Getting your site to the first page of any search engine should not be the primary goal. Whilst getting a high ranking is a nice side benefit, your real goal is providing service and information to your visitors through your website, such that your prospects become customers and that your customers stay.
Snapsite have had brand new websites get to the top of Google in 1-2 weeks with multiple search criteria. We've had others that can only get to page 1 or 2 only after months of fine tuning. This site got to the top of Google on 10 different search phrases within 72 hours of going live.
My business doesn't need a website
Reality: It's not a question of whether your business needs a website. Rather, it's a question of whether your customers expect you to have one. If you're a corner takeaway food store, it's hardly likely that your clients will expect that you have a website. On the other hand, if you're a consultant offering professional services, your clients expect you to have one.
It seems only yesterday that businesses were setting themselves apart simply because they had a website. Nowadays customers' expectations are such that a business without a website isn't worth knowing. Furthermore, if you don't have a website it's impossible to get listed in Google.
Having said that, a poor website is probably more damaging than no website at all.
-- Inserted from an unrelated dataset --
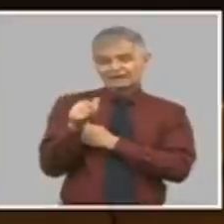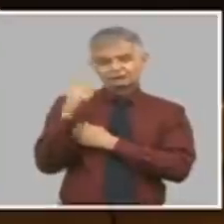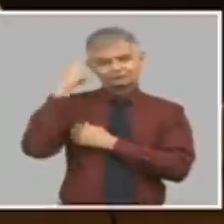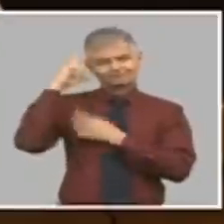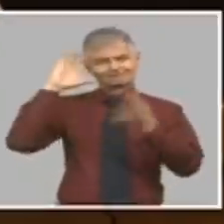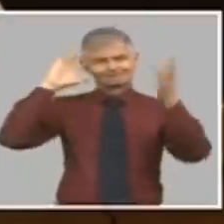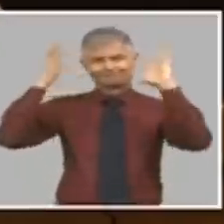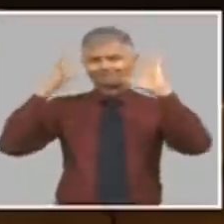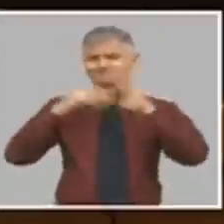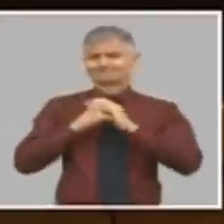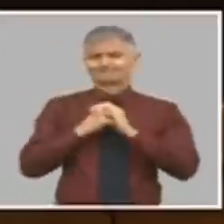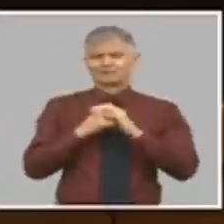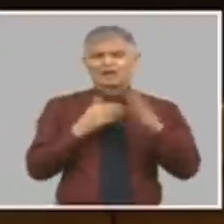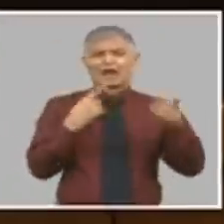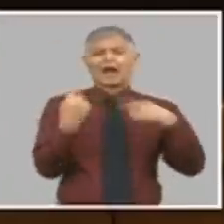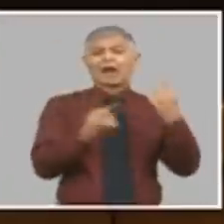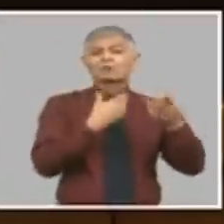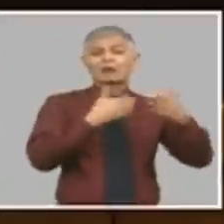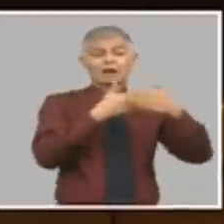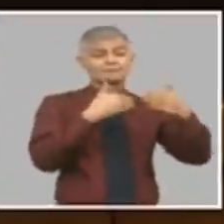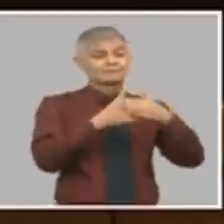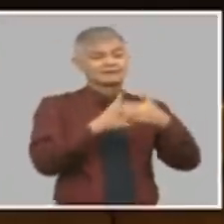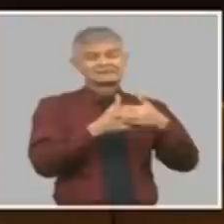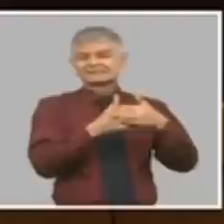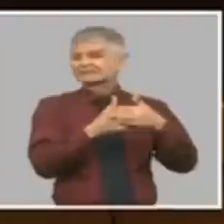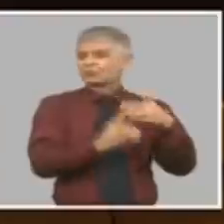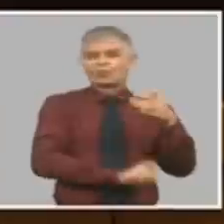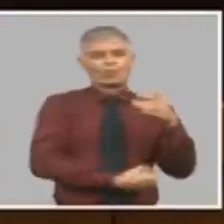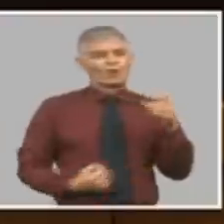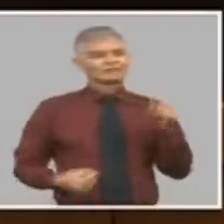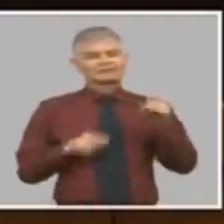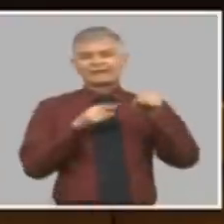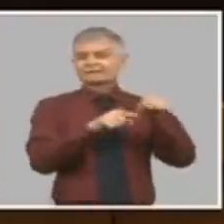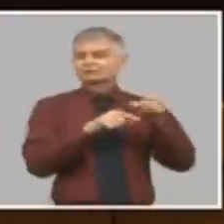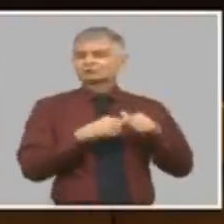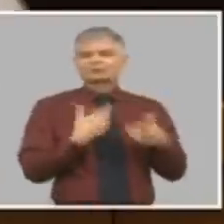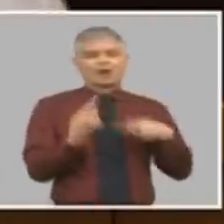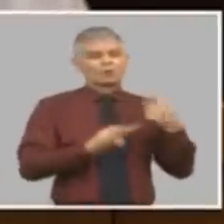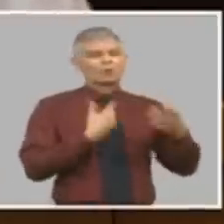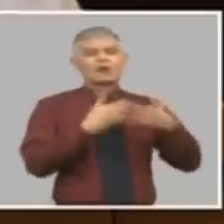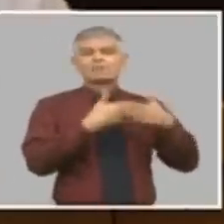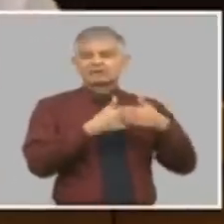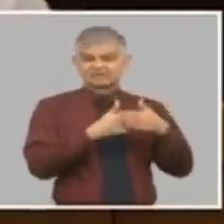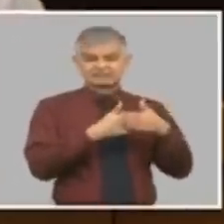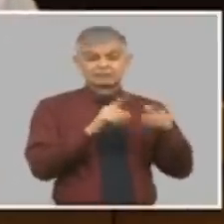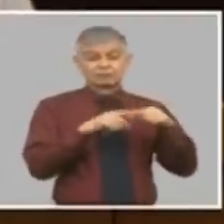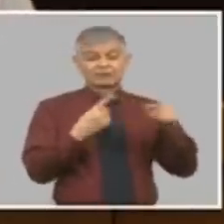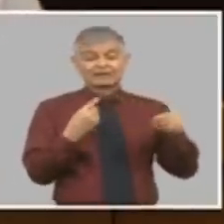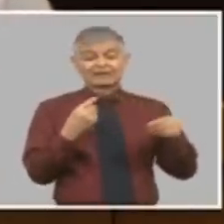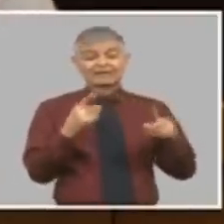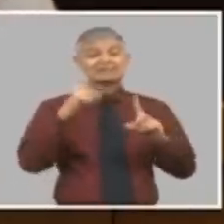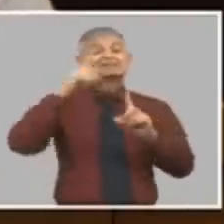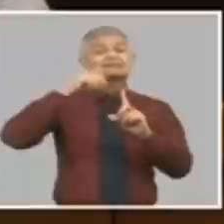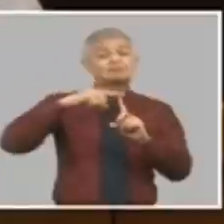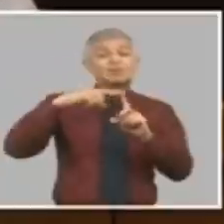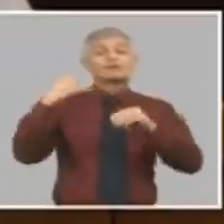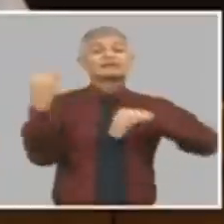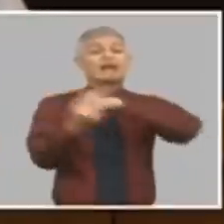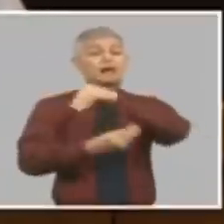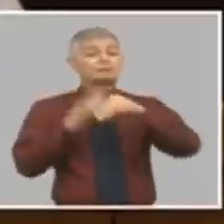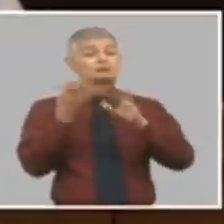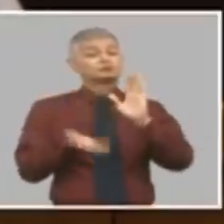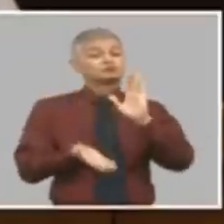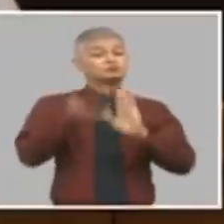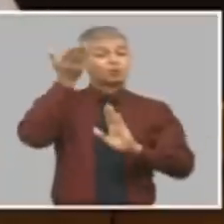hay empresas que no soportan una devaluación de ese tipo porque aunque el tipo de cambio suba ahí en esa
It's essential to use latest web development technology
Reality: Developers love the thrill and challenge of using the latest technology. Unfortunately it's often only developers and the IT community who use the latest browsers and browser plug-ins, so they're the only ones who can see your website in its full splendour.
The reality is that your customers couldn't care less. The majority of internet users don't have the latest and greatest, and your target market are probably using outdated (or at least not the latest) technology. The reasons vary - from the user not having any reason to upgrade to employees of a corporation not being allowed to use all browser features for cost or security reasons.
If you force your website visitors to have the latest technology when all they're after is the solution to a problem they have, you're more likely to alienate them than turn them into customers.
Your decision comes down to this - do you want to be seen to be using the latest web development technology, or do you want to engage with the most valuable proportion of your target market?